Copy the lines below word for word, starting with the line that contains "left hip: (163, 390, 6)" and going on through the line that contains "right ankle: (1188, 579, 22)", including both of those lines.
********************
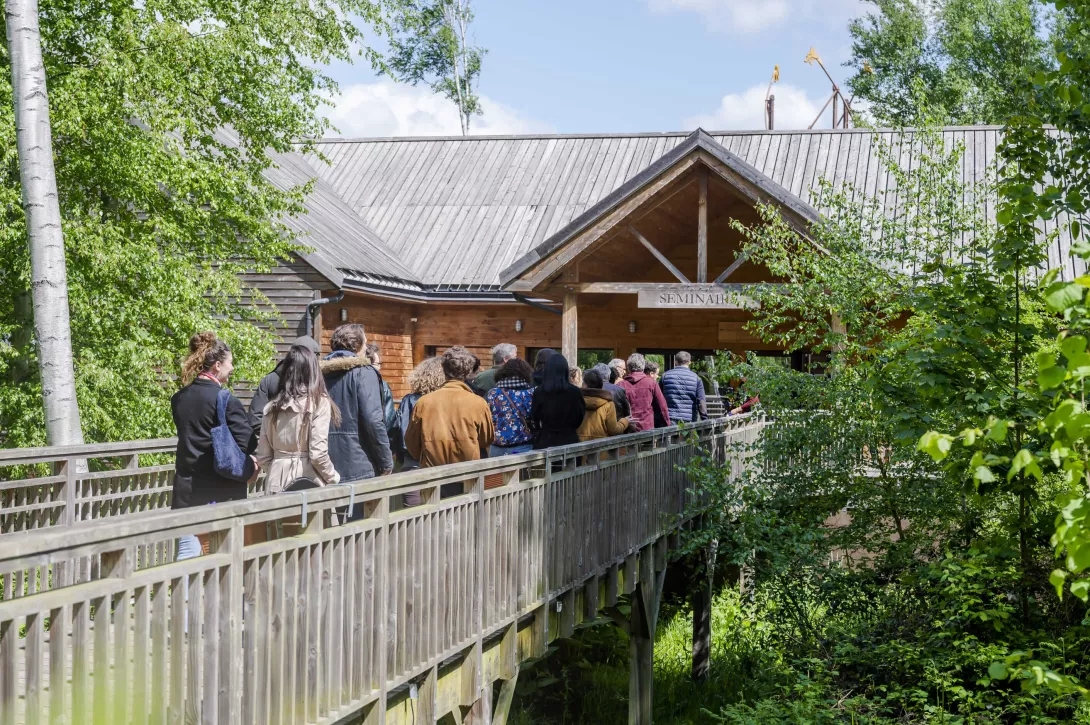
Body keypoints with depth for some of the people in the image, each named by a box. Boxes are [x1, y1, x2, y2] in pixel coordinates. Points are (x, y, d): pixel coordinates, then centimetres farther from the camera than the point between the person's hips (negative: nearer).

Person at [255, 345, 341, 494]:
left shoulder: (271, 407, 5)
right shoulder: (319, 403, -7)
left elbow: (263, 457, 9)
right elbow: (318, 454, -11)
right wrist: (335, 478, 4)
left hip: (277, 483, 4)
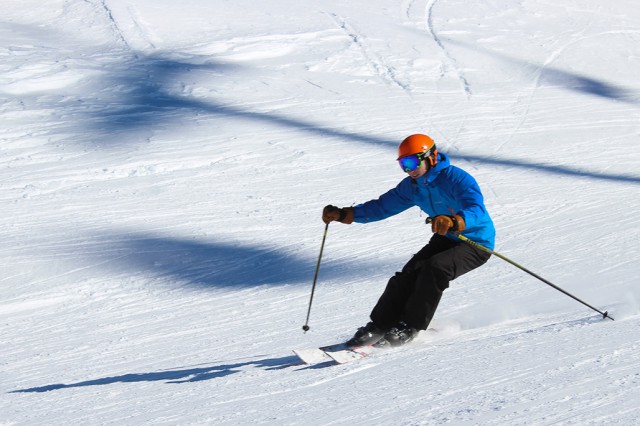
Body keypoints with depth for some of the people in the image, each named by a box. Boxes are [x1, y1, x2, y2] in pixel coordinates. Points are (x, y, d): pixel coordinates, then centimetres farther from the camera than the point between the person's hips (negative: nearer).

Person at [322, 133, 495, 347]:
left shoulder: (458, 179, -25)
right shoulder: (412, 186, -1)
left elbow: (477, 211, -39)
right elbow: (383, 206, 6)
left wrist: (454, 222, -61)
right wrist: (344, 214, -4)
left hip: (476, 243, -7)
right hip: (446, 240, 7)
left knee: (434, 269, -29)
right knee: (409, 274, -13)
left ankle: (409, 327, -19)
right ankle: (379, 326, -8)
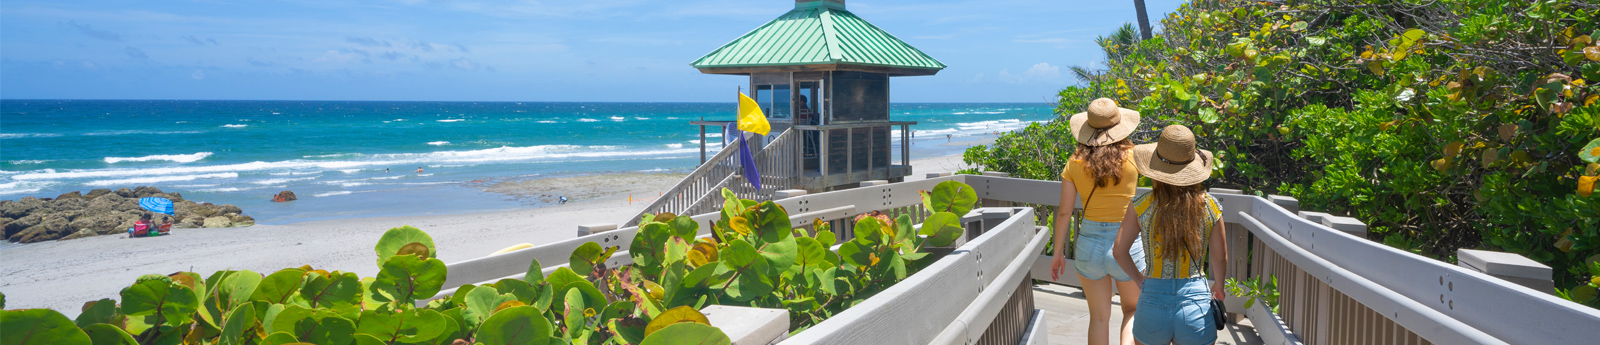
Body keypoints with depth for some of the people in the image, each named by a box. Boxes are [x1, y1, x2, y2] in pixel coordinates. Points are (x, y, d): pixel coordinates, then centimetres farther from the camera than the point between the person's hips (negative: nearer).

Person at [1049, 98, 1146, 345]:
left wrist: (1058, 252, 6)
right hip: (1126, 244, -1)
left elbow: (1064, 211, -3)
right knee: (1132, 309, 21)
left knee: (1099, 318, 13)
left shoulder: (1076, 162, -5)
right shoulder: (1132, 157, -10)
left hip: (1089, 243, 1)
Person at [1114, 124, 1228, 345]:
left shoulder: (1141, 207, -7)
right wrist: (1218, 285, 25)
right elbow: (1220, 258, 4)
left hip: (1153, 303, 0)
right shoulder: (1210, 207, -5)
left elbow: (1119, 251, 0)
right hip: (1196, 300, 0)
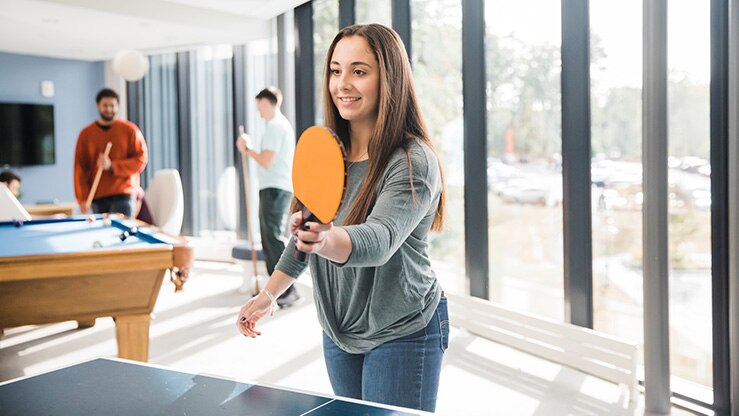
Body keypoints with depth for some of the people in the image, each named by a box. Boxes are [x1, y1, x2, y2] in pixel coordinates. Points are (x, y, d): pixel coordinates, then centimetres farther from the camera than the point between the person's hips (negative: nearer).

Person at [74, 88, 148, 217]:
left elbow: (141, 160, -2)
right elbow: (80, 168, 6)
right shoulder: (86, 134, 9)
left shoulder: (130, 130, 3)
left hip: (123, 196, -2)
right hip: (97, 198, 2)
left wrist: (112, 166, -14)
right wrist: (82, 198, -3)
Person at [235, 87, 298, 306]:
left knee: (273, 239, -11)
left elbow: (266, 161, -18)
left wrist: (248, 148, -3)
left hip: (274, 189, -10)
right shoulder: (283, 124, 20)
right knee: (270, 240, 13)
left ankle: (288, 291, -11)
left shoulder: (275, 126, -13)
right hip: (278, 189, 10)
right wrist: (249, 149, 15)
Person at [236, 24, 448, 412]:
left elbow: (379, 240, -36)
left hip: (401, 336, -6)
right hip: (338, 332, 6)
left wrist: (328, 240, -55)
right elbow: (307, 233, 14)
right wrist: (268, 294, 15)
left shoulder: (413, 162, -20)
********************
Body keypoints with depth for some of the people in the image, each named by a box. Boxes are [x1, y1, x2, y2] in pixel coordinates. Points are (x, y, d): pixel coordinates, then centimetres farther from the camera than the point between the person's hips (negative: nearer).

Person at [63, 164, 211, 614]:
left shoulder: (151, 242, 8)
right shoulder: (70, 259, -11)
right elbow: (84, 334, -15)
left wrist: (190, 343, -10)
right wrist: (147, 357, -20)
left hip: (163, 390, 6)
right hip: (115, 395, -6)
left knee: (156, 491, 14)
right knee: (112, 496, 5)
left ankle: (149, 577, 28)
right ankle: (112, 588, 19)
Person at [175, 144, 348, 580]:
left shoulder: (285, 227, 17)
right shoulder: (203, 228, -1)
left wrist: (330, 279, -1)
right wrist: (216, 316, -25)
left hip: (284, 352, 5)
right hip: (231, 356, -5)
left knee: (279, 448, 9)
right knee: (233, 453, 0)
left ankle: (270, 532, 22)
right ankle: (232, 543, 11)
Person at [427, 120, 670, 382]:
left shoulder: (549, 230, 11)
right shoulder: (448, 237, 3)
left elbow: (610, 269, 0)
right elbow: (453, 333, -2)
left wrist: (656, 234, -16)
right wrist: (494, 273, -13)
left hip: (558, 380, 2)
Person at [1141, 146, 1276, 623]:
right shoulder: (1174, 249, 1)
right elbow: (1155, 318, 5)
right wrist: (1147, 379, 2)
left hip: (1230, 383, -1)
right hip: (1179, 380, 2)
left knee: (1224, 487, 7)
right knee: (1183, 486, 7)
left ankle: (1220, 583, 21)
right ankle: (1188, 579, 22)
********************
Response box —
left hip: (163, 390, 6)
right hip: (115, 395, -6)
left knee: (156, 491, 14)
right knee: (112, 496, 5)
left ankle: (149, 577, 28)
right ankle: (112, 588, 19)
Person at [175, 144, 348, 580]:
left shoulder: (285, 227, 17)
right shoulder: (203, 228, -1)
left wrist: (330, 279, -1)
right wrist: (216, 316, -25)
left hip: (284, 352, 5)
right hip: (231, 356, -5)
left knee: (279, 448, 9)
right knee: (233, 453, 0)
left ankle: (270, 532, 22)
right ankle: (232, 543, 11)
Person at [427, 120, 670, 382]:
left shoulder: (549, 230, 11)
right shoulder: (448, 237, 3)
left elbow: (610, 269, 0)
right elbow: (453, 333, -2)
left wrist: (656, 234, -16)
right wrist: (494, 273, -13)
left hip: (558, 380, 2)
Person at [1141, 146, 1276, 623]:
right shoulder: (1174, 249, 1)
right elbow: (1155, 318, 5)
right wrist: (1147, 379, 2)
left hip: (1230, 383, -1)
right hip: (1179, 380, 2)
left knee: (1224, 487, 7)
right knee: (1183, 486, 7)
left ankle: (1220, 583, 21)
right ankle: (1188, 579, 22)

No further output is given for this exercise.